3.2 Ingevolge artikel 19, eerste lid, van het Kadasterbesluit, voor zover in deze zaak van belang, vindt geen bijhouding plaats, indien één of meer belanghebbenden onderling tegenstrijdige inlichtingen verschaffen ten behoeve van het in de artikelen 67, eerste lid, van de wet bedoelde onderzoek ter zake van een feit als bedoeld in artikel 29 van Boek 5 van het Burgerlijk Wetboek, behoudens het bepaalde in het tweede lid. Ingevolge het tweede lid vindt de bijhouding niettemin plaats indien de ligging van de nieuwe grenzen en de rechtstoestand naar burgerlijk recht naar het oordeel van de met de meting belaste ambtenaar geen twijfel overlaten.
3.3 Ingevolge artikel 29 van Boek 5 van het Burgerlijk Wetboek verplaatst de grens van een langs een water liggend erf zich met de oeverlijn, behalve in geval van opzettelijke drooglegging of tijdelijke overstroming.
3.4 De rechtbank is van oordeel dat eiser en de gemeente tegenstrijdige inlichtingen hebben verschaft over de vraag of sprake is van opzettelijke drooglegging. Tijdens het onderzoek is namens de gemeente verklaard dat geen sprake kan zijn van een natuurlijke aanwas. Eiser heeft daarentegen verklaard dat geen sprake is van moedwillige drooglegging. Deze verklaringen bevatten naar het oordeel van de rechtbank tegenstrijdige inlichtingen in de zin van artikel 19 van het Kadasterbesluit. Uit de nota van toelichting bij het Kadasterbesluit leidt de rechtbank af dat onder inlichtingen in de zin van dit artikel niet alleen puur feitelijke inlichtingen vallen, maar ook inlichtingen die een juridische conclusie bevatten (Stb. 1991/571, p. 25 en 26). Dat de gemeente haar standpunt niet of nauwelijks heeft onderbouwd, doet in dit kader niet ter zake.
3.5 Dit betekent dat de door eiser verzochte bijhouding alleen kan plaatsvinden indien de ligging van de nieuwe grenzen en de rechtstoestand naar burgerlijk recht naar het oordeel van de met de meting belaste ambtenaar geen twijfel overlaten. De rechtbank is van oordeel dat verweerder zich in redelijkheid op het standpunt heeft kunnen stellen dat daarvan geen sprake is. Verweerder heeft daarbij terecht doorslaggevend belang gehecht aan de omstandigheid dat eiser en de gemeente van mening verschillen over de vraag of sprake is van opzettelijke drooglegging. Daardoor bestaat twijfel over de ligging van de nieuwe grenzen en de rechtstoestand naar burgerlijk recht.

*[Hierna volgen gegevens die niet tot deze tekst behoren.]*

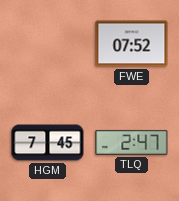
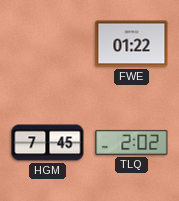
FWE: 07:52 -> 01:22
TLQ: 2:47 -> 2:02
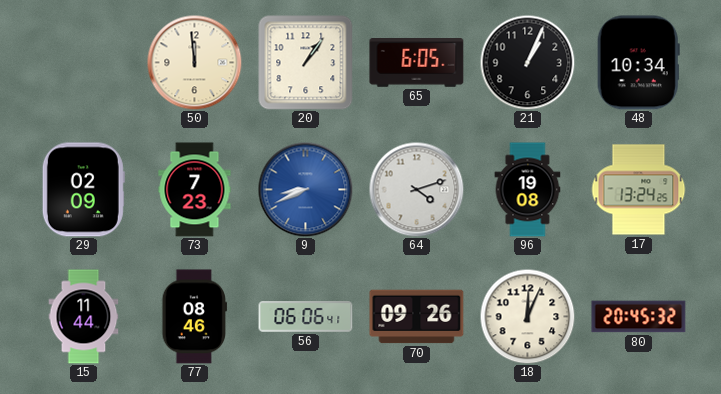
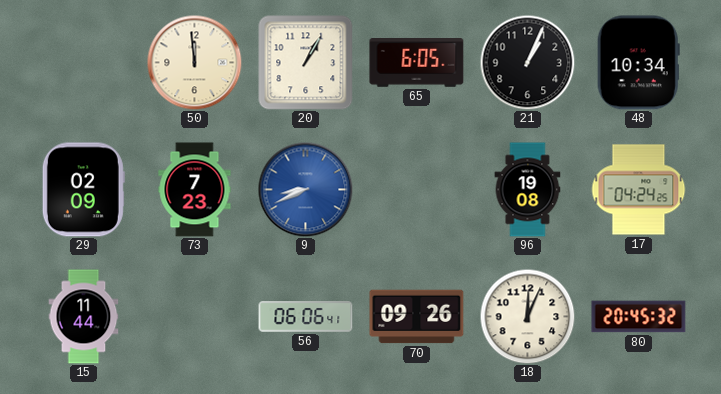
20: 1:06 -> 1:05
64: 4:12 -> none
17: 13:24 -> 04:24
77: 08:46 -> none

3.6 Eiser heeft betoogd dat sprake is van verkrijgende verjaring. Naar het oordeel van de rechtbank heeft verweerder in dit betoog terecht geen aanleiding gezien voor het bijhouden van het kadaster. Verweerder heeft niet de bevoegdheid vast te stellen of sprake is van verkrijgende verjaring. Het bijhouden van het kadaster naar aanleiding van verkrijgende verjaring is alleen mogelijk op grond van een notariële akte of rechterlijke uitspraak, die is ingeschreven in de openbare registers. Verweerder heeft daarbij een lijdelijke rol. Eisers betoog dat de verkrijgende verjaring voortvloeit uit natuurlijke aanwas, waarvoor bijzondere regels gelden, doet hieraan niet af. De rechtbank verwijst naar hetgeen zij hiervoor over dat onderwerp heeft overwogen.
3.7 Hieruit volgt dat verweerder de door eiser verzochte bijhouding terecht heeft geweigerd. Dit betekent dat het beroep ongegrond is.